A&M’s release indicated a slight decline in the cost of risk, suggesting a marginal decrease in total impairments, which positively impacted the sector’s overall stability. 

Moreover, liquidity received a notable enhancement and attributed to record government-related entity deposits, which constituted 68.2 percent of total inflows, ameliorating liquidity conditions in the banking system.

Asad Ahmed, managing director and head of Middle East financial services at A&M, emphasized the industry’s resilience amid economic challenges, saying: “Our fourth annual KSA Banking Pulse underscores the stability and growth potential of the Saudi banking sector, which has shown remarkable operating income growth and an uptick in return on equity.”

He added: “Despite some challenges in the economic landscape, the industry has adeptly navigated through, leveraging favorable credit conditions.”

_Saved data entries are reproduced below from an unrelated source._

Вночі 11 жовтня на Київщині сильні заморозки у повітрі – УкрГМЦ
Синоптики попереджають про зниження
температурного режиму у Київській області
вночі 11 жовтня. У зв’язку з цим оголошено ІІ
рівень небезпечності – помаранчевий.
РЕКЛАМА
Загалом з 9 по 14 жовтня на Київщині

The report provided a detailed analysis of key performance areas, including size, liquidity and income, as well as operating efficiency, risk, profitability, and capital. 

Key facts

  • Loans and advances experienced a growth rate of 10.6 percent year-over-year, outpacing the increase in deposits, which saw at 7.8 percent rise of the period. This led to a rise in the loan-to-deposit ratio by 2.5 percent year-on-year to 99.2 percent.
  • Total operating income surged by 9.5 percent over the 12 months, primarily driven by a robust increase in net interest and non-funded revenue. Saudi British Bank reported a significant 31.7 percent year-on-year increase in operating earnings.
  • Net interest margin improved to 3.1 percent and attributed to a higher spread between the yield on credit and cost of funds, coupled with a slower pace of loan growth compared to deposit increases.
  • The cost-to-income ratio improved by 0.6 percent points to 31.9 percent, driven by the growth in operating earnings outpacing expenses.
  • Rising interest rates bolstered profitability, with aggregate net income increasing by 11.8 percent year-on-yyear. Return on equity improved to 14.5 percent, reflecting the sector’s ability to capitalize on favorable credit conditions.

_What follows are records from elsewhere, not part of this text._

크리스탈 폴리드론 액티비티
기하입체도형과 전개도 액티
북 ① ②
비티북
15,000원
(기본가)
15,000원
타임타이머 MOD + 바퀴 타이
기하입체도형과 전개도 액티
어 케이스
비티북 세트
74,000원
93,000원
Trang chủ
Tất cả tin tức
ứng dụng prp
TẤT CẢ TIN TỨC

“Considering Saudi’s Vision 2030, the banking sector in the Kingdom is expected to play a central role in achieving its objectives,” Ahmed said, adding: “Moving forward, we expect a positive outlook for KSA banks with prospective loan growth, improving asset quality and well-capitalized books.”

The A&M report is the latest to highlight the strength of the Saudi banking industry, and comes just days after credit rating agency Moody’s retained a positive outlook for the sector due to economic diversification efforts.

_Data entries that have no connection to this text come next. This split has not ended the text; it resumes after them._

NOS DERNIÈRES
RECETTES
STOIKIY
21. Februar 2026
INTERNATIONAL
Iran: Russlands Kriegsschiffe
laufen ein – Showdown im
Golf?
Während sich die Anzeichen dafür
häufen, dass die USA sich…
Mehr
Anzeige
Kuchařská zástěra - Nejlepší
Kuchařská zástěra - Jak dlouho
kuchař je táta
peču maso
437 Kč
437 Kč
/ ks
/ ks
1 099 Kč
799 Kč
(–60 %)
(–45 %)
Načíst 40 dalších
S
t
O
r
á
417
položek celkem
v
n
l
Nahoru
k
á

The company said that government-backed projects will boost loan performance and profits, whereas giga-projects backed by the Kingdom’s Public Investment Fund are set to drive corporate credit growth.

Emerging sectors like non-religious tourism and entertainment also contribute to the banks’ positive performance.

Similar to Saudi Arabia, A&M said in the UAE’s Banking Pulse report published in February that the country’s financial sector has had a “positive year with most of the UAE banks showing increasing profitability and higher return ratios.”

The combined net income for UAE banks increased by 54.1 percent year-on-year for 2023 to 76.9 billion dirhams ($20.9 billion), primarily due to higher interest revenue and improved asset quality.

Looking ahead, A&M predicts a stable net interest margin of around 3 percent for Saudi banks in the face of anticipated cuts by the second half of 2024, underscoring the resilience and adaptability of the sector in navigating dynamic market conditions.

For the UAE, the firm also anticipated a shift in the second half of 2024 when rate reversals are expected to commence, as the Central Bank of the UAE continues to align its benchmark indicator with that of the US Federal Reserve, holding steady at 5.4 percent.

“Given that the UAE banks are mostly well capitalized, profitable, liquid, and well supported by regulators, we look forward to a stable 2024,” A&M said.